• EXERCISE GOAL: Keep the images out while you set down the data exactly.

• EXTRACTED MATERIAL:
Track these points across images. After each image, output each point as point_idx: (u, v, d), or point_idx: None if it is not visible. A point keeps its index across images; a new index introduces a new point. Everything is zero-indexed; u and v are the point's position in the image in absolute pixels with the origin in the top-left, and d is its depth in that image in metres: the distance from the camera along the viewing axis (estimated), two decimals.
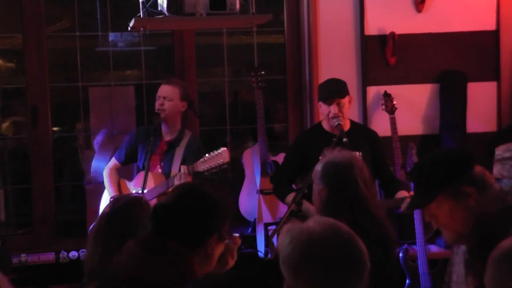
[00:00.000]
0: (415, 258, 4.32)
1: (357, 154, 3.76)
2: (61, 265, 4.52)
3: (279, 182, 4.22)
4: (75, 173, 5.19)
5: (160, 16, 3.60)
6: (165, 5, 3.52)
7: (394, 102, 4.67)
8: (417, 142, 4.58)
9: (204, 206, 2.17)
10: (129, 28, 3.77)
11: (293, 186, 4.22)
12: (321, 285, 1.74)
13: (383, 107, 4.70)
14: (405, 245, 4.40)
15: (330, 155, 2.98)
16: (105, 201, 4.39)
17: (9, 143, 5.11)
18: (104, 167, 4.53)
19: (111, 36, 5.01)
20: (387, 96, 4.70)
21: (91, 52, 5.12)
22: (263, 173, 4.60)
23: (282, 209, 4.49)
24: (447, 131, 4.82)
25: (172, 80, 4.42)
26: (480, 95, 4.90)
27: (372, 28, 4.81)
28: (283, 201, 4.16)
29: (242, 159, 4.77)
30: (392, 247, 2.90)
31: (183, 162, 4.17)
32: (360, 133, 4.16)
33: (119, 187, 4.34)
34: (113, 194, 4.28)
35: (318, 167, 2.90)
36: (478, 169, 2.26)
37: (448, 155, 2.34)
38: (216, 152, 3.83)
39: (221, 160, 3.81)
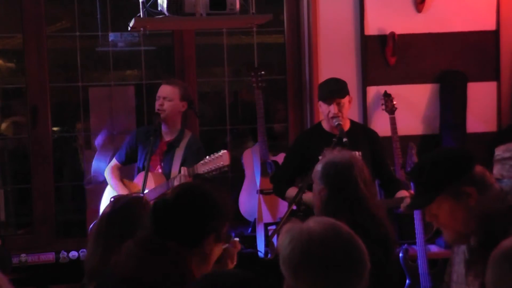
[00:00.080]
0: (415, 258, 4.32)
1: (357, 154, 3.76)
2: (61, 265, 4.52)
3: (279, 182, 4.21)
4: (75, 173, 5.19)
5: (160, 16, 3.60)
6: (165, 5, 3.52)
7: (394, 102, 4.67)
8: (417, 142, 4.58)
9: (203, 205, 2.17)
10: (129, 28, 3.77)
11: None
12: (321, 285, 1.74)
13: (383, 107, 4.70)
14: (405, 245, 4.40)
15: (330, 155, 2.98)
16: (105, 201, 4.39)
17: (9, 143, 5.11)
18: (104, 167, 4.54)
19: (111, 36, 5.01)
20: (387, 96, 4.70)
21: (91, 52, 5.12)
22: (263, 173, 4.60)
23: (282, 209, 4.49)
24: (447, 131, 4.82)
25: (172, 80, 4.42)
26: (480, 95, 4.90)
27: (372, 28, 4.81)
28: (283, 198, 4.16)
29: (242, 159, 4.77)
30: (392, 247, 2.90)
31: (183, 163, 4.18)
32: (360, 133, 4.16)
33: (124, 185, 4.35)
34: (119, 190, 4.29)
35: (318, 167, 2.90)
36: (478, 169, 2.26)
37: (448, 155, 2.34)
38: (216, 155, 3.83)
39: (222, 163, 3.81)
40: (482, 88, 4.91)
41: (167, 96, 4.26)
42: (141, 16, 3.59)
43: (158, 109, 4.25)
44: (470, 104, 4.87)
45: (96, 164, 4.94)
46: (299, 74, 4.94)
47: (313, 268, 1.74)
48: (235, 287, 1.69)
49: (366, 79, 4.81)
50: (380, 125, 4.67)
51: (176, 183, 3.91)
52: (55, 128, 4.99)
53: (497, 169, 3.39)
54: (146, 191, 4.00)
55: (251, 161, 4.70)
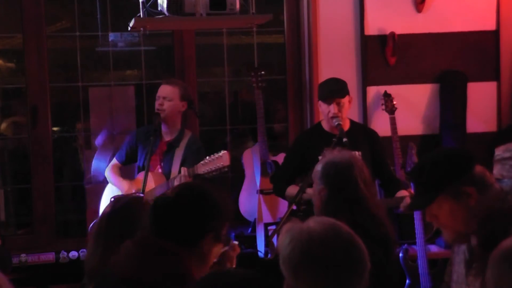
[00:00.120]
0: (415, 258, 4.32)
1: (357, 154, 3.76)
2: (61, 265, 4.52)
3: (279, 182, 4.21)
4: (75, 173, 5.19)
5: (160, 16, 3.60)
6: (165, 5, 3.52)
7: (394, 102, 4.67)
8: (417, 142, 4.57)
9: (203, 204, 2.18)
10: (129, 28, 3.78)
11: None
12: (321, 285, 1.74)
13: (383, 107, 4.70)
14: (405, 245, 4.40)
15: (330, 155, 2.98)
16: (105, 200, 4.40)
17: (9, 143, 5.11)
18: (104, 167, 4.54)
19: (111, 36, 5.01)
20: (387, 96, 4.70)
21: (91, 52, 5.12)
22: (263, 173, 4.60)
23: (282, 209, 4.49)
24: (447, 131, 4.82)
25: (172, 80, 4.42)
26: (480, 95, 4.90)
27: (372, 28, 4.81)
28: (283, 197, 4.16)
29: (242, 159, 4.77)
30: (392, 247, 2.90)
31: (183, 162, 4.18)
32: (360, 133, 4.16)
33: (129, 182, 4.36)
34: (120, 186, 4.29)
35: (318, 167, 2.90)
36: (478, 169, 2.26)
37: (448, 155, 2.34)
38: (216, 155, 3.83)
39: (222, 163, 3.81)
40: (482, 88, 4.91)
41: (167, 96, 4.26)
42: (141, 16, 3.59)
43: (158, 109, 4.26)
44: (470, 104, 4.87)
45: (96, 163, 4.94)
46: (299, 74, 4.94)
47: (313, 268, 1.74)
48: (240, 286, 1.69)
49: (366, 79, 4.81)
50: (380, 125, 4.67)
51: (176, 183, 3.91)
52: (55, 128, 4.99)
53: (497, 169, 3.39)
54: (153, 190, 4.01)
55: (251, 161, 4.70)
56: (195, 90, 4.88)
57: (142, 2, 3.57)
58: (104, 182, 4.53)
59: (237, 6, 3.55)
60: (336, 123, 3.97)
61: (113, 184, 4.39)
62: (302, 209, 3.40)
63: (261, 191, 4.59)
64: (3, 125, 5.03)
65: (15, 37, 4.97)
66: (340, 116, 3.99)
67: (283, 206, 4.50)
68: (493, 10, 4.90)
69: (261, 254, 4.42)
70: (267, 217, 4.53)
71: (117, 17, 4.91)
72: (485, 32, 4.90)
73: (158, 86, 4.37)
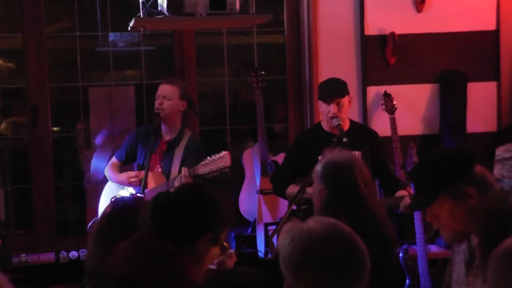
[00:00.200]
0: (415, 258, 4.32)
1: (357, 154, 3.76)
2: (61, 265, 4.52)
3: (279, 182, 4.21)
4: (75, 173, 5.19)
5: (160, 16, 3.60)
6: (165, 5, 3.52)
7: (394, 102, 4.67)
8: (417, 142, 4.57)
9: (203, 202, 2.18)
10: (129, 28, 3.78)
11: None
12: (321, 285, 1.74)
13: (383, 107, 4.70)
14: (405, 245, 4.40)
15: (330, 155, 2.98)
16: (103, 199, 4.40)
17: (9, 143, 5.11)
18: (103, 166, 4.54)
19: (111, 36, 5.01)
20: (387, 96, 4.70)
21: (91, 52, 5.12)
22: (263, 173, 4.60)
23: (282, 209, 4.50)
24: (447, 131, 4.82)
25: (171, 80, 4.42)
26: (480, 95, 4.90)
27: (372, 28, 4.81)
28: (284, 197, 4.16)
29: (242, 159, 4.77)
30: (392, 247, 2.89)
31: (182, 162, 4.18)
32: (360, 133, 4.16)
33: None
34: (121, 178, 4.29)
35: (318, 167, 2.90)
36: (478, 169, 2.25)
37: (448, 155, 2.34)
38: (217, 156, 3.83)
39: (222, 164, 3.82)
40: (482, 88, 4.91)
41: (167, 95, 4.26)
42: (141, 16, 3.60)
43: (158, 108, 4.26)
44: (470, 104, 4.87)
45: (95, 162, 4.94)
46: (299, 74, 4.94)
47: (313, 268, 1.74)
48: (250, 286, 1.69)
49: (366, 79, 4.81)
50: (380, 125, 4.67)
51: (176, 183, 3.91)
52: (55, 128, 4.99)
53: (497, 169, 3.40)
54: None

• SOLUTION TO THIS EXERCISE:
Track these points across images. After each image, output each point as point_idx: (u, v, d), or point_idx: None if it is not visible. A point keeps its index across images; a new index introduces a new point. Everything is zero-indexed; u and v are the point's position in the image in absolute pixels with the origin in the top-left, and d is its depth in that image in metres: the distance from the camera along the viewing axis (estimated), two decimals.
[00:00.000]
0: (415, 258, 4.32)
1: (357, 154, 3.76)
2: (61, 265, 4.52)
3: (279, 182, 4.22)
4: (75, 173, 5.19)
5: (160, 16, 3.60)
6: (165, 5, 3.52)
7: (394, 102, 4.67)
8: (417, 142, 4.58)
9: (204, 206, 2.17)
10: (129, 28, 3.77)
11: (293, 186, 4.22)
12: (321, 285, 1.74)
13: (383, 107, 4.70)
14: (405, 245, 4.40)
15: (330, 155, 2.98)
16: (105, 201, 4.39)
17: (9, 143, 5.11)
18: (104, 167, 4.53)
19: (111, 36, 5.01)
20: (387, 96, 4.70)
21: (91, 52, 5.12)
22: (263, 173, 4.60)
23: (282, 209, 4.49)
24: (447, 131, 4.82)
25: (172, 80, 4.42)
26: (480, 95, 4.90)
27: (372, 28, 4.81)
28: (283, 201, 4.16)
29: (242, 159, 4.77)
30: (392, 247, 2.90)
31: (183, 162, 4.17)
32: (360, 133, 4.16)
33: (119, 187, 4.34)
34: (113, 194, 4.28)
35: (318, 167, 2.90)
36: (478, 169, 2.26)
37: (448, 155, 2.34)
38: (216, 152, 3.83)
39: (221, 160, 3.81)
[00:00.080]
0: (415, 258, 4.32)
1: (357, 154, 3.76)
2: (61, 265, 4.52)
3: (279, 182, 4.21)
4: (75, 173, 5.19)
5: (160, 16, 3.60)
6: (165, 5, 3.52)
7: (394, 102, 4.67)
8: (417, 142, 4.58)
9: (203, 205, 2.17)
10: (129, 28, 3.77)
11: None
12: (321, 285, 1.74)
13: (383, 107, 4.70)
14: (405, 245, 4.40)
15: (330, 155, 2.98)
16: (105, 201, 4.39)
17: (9, 143, 5.11)
18: (104, 167, 4.54)
19: (111, 36, 5.01)
20: (387, 96, 4.70)
21: (91, 52, 5.12)
22: (263, 173, 4.60)
23: (282, 209, 4.49)
24: (447, 131, 4.82)
25: (172, 80, 4.42)
26: (480, 95, 4.90)
27: (372, 28, 4.81)
28: (283, 198, 4.16)
29: (242, 159, 4.77)
30: (392, 247, 2.90)
31: (183, 163, 4.18)
32: (360, 133, 4.16)
33: (124, 185, 4.35)
34: (119, 190, 4.29)
35: (318, 167, 2.90)
36: (478, 169, 2.26)
37: (448, 155, 2.34)
38: (216, 155, 3.83)
39: (222, 163, 3.81)
40: (482, 88, 4.91)
41: (167, 96, 4.26)
42: (141, 16, 3.59)
43: (158, 109, 4.25)
44: (470, 104, 4.87)
45: (96, 164, 4.94)
46: (299, 74, 4.94)
47: (313, 268, 1.74)
48: (235, 287, 1.69)
49: (366, 79, 4.81)
50: (380, 125, 4.67)
51: (176, 183, 3.91)
52: (55, 128, 4.99)
53: (497, 169, 3.39)
54: (146, 191, 4.00)
55: (251, 161, 4.70)
[00:00.120]
0: (415, 258, 4.32)
1: (357, 154, 3.76)
2: (61, 265, 4.52)
3: (279, 182, 4.21)
4: (75, 173, 5.19)
5: (160, 16, 3.60)
6: (165, 5, 3.52)
7: (394, 102, 4.67)
8: (417, 142, 4.57)
9: (203, 204, 2.18)
10: (129, 28, 3.78)
11: None
12: (321, 285, 1.74)
13: (383, 107, 4.70)
14: (405, 245, 4.40)
15: (330, 155, 2.98)
16: (105, 200, 4.40)
17: (9, 143, 5.11)
18: (104, 167, 4.54)
19: (111, 36, 5.01)
20: (387, 96, 4.70)
21: (91, 52, 5.12)
22: (263, 173, 4.60)
23: (282, 209, 4.49)
24: (447, 131, 4.82)
25: (172, 80, 4.42)
26: (480, 95, 4.90)
27: (372, 28, 4.81)
28: (283, 197, 4.16)
29: (242, 159, 4.77)
30: (392, 247, 2.90)
31: (183, 162, 4.18)
32: (360, 133, 4.16)
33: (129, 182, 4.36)
34: (120, 186, 4.29)
35: (318, 167, 2.90)
36: (478, 169, 2.26)
37: (448, 155, 2.34)
38: (216, 155, 3.83)
39: (222, 163, 3.81)
40: (482, 88, 4.91)
41: (167, 96, 4.26)
42: (141, 16, 3.59)
43: (158, 109, 4.26)
44: (470, 104, 4.87)
45: (96, 163, 4.94)
46: (299, 74, 4.94)
47: (313, 268, 1.74)
48: (240, 286, 1.69)
49: (366, 79, 4.81)
50: (380, 125, 4.67)
51: (176, 183, 3.91)
52: (55, 128, 4.99)
53: (497, 169, 3.39)
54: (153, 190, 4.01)
55: (251, 161, 4.70)
56: (195, 90, 4.88)
57: (142, 2, 3.57)
58: (104, 182, 4.53)
59: (237, 6, 3.55)
60: (336, 123, 3.97)
61: (113, 184, 4.39)
62: (302, 209, 3.40)
63: (261, 191, 4.59)
64: (3, 125, 5.03)
65: (15, 37, 4.97)
66: (340, 116, 3.99)
67: (283, 206, 4.50)
68: (493, 10, 4.90)
69: (261, 254, 4.42)
70: (267, 217, 4.53)
71: (117, 17, 4.91)
72: (485, 32, 4.90)
73: (158, 86, 4.37)
[00:00.200]
0: (415, 258, 4.32)
1: (357, 154, 3.76)
2: (61, 265, 4.52)
3: (279, 182, 4.21)
4: (75, 173, 5.19)
5: (160, 16, 3.60)
6: (165, 5, 3.52)
7: (394, 102, 4.67)
8: (417, 142, 4.57)
9: (203, 202, 2.18)
10: (129, 28, 3.78)
11: None
12: (321, 285, 1.74)
13: (383, 107, 4.70)
14: (405, 245, 4.40)
15: (330, 155, 2.98)
16: (103, 199, 4.40)
17: (9, 143, 5.11)
18: (103, 166, 4.54)
19: (111, 36, 5.01)
20: (387, 96, 4.70)
21: (91, 52, 5.12)
22: (263, 173, 4.60)
23: (282, 209, 4.50)
24: (447, 131, 4.82)
25: (171, 80, 4.42)
26: (480, 95, 4.90)
27: (372, 28, 4.81)
28: (284, 197, 4.16)
29: (242, 159, 4.77)
30: (392, 247, 2.89)
31: (182, 162, 4.18)
32: (360, 133, 4.16)
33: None
34: (121, 178, 4.29)
35: (318, 167, 2.90)
36: (478, 169, 2.25)
37: (448, 155, 2.34)
38: (217, 156, 3.83)
39: (222, 164, 3.82)
40: (482, 88, 4.91)
41: (167, 95, 4.26)
42: (141, 16, 3.60)
43: (158, 108, 4.26)
44: (470, 104, 4.87)
45: (95, 162, 4.94)
46: (299, 74, 4.94)
47: (313, 268, 1.74)
48: (250, 286, 1.69)
49: (366, 79, 4.81)
50: (380, 125, 4.67)
51: (176, 183, 3.91)
52: (55, 128, 4.99)
53: (497, 169, 3.40)
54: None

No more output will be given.